Supplied material below:

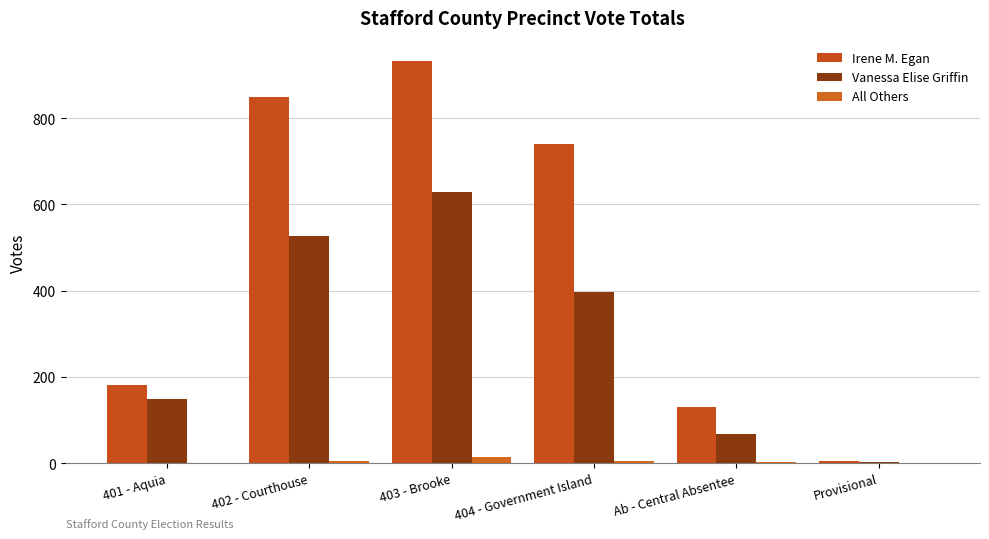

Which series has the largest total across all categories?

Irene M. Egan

End of Supplied material.
Supplied material below:

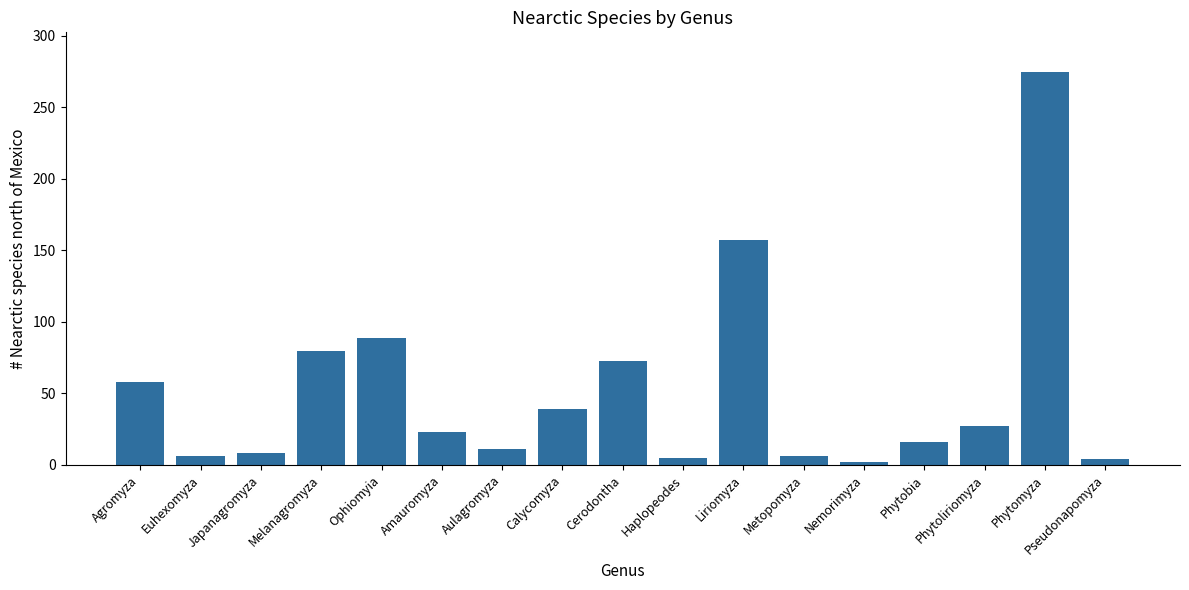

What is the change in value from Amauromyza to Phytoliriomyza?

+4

End of Supplied material.
Supplied material below:

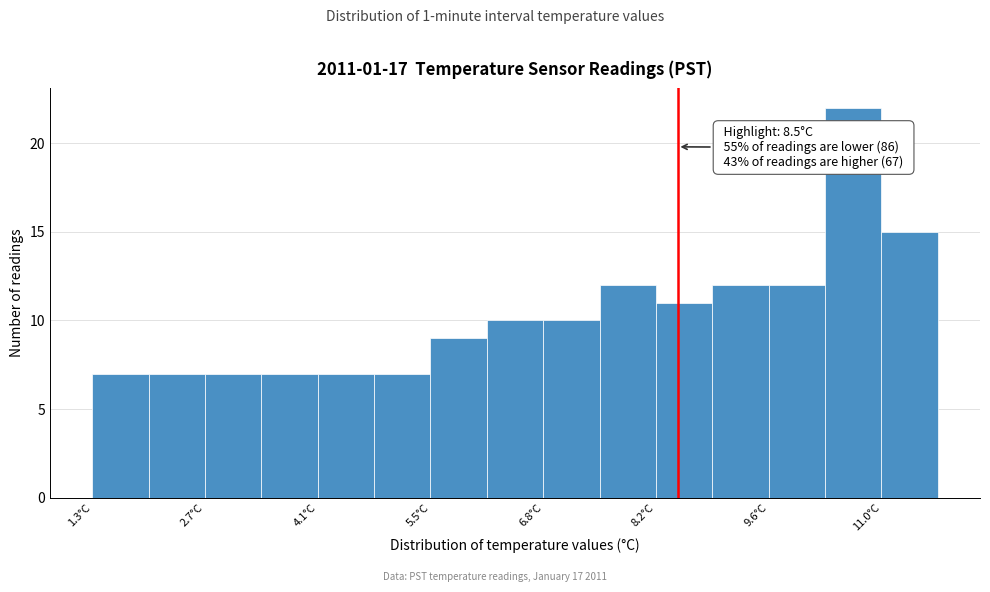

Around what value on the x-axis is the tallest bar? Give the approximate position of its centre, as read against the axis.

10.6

End of Supplied material.

Work order.
List every line in the records above that contains the string "value". Case counts.

Result of this task.
What is the change in value from Amauromyza to Phytoliriomyza?
Around what value on the x-axis is the tallest bar? Give the approximate position of its centre, as read against the axis.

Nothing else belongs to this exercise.